二等辺滑りブロック(アイソセリース・スライディング・ブロック) Isosceles Sliding-block の別名あり。
(70) において曲りテコの代りにリンク 26 と曲りテコ 678 を用いたるプレスなり。
(70) は圧搾用。(71) は穿孔用を示す。
二個の滑りツガイ 4, 5 の軸 11.12, 9.10 は並行す。又 12:24=13:35。5 の直線運動は 4 に相似直線運動を与う。例えば 12 が 13 の三分の一なれば 4 は 5 の三分 の一行程の相似直線運動を為す。
4, 4, 3, 3, 1, 1 は回りツガイを為し垂直軸 9 と中心錘 10 とはキーとキー溝によりて滑りツガイを為す。軸 9 の回転速度に応じて左右球 3, 3 の遠心力は中心錘 10 をある高さに上げ両球は其の位置に安定す。然るに回転速度が減ずるときは両球は軸の方へ近よりて中心鍵錘は下がり之と反対に回転速度増すときは両球は開きて中心錘は更に上る。調速機に応用せらる。
(32) に説明せると同一の切欠ネジによりて尾栓 10 を砲にネジ込む。ハンドル 6 を手前に曳くときはまず連桿 4 がピストン 3 を右に移す、因て尾栓 10 と一体なるアームより突起せるピン 1、スロット 2, 3 によりて 10 は左廻してそのネジ外づれ次に 6 は尾栓付 7 を全部開く。

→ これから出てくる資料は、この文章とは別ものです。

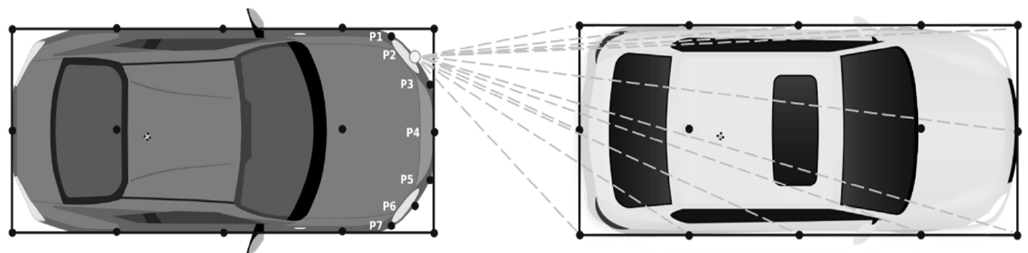
Figure 13. Representation of minimum V2V distance.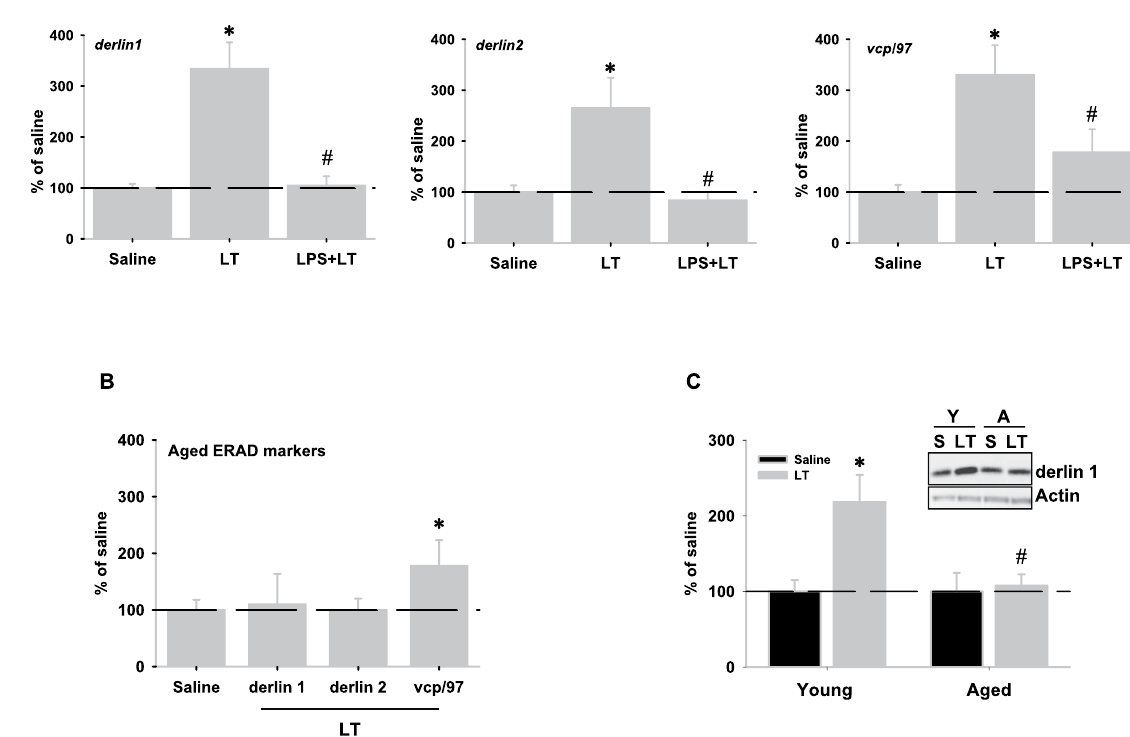
Figure 7. LPS injection attenuates lactacystin-induced up-regulation of ERAD markers. ( A ) mRNA expression of several ERAD markers was analyzed by RT-real time PCR 24 hours after saline (SAL), saline + lactacystin (LT) or LT-injection 24 hours after LPS-injection (LPS + LT). LT-injection induced a significant increase in the mRNA expression of the three ERAD markers, derlin1 , derlin2 and vcp/97 , compared to SAL animals. This mRNA up-regulation was abolished ( derlin1 and derlin2 ) or attenuated ( vcp/97 ) in animals that previously received LPS-injection (LPS + LT). ( B ) mRNA expression of ERAD genes in aged rat hippocampus 24 hours following LT-injection. Note that LT-injection just up-regulated mRNA expression of vcp/97 in aged animals, while the rest remained similar to aged saline-injected rats. ( C ) Representative western blot and quantification by optical density corresponding to the protein Derlin1 in both young and aged rat hippocampus 24 hours after LT-injection. Note the absence of induction in aged rats. Data are presented as mean ± SD (n = 4 young, and n = 3 aged rats) of percentage of variation relative to controls. * p < 0.05, significant differences compared with control (saline-injected) animals. # p < 0.05, significant differences compared with young LT-injected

又閉づるには前と反対にハンドル 6 を前に押せば蝶番 8 を有する 7 はまず尾栓 10 を砲尾に入れる次に 6 を更に押せば 4 及び 3 はピン 1 を廻して尾栓のネジをネジ込ましむ。3, 4, 5 は (71) の如き肘張接手を為すにより尾栓を最後に締付ける力甚だ強大なり。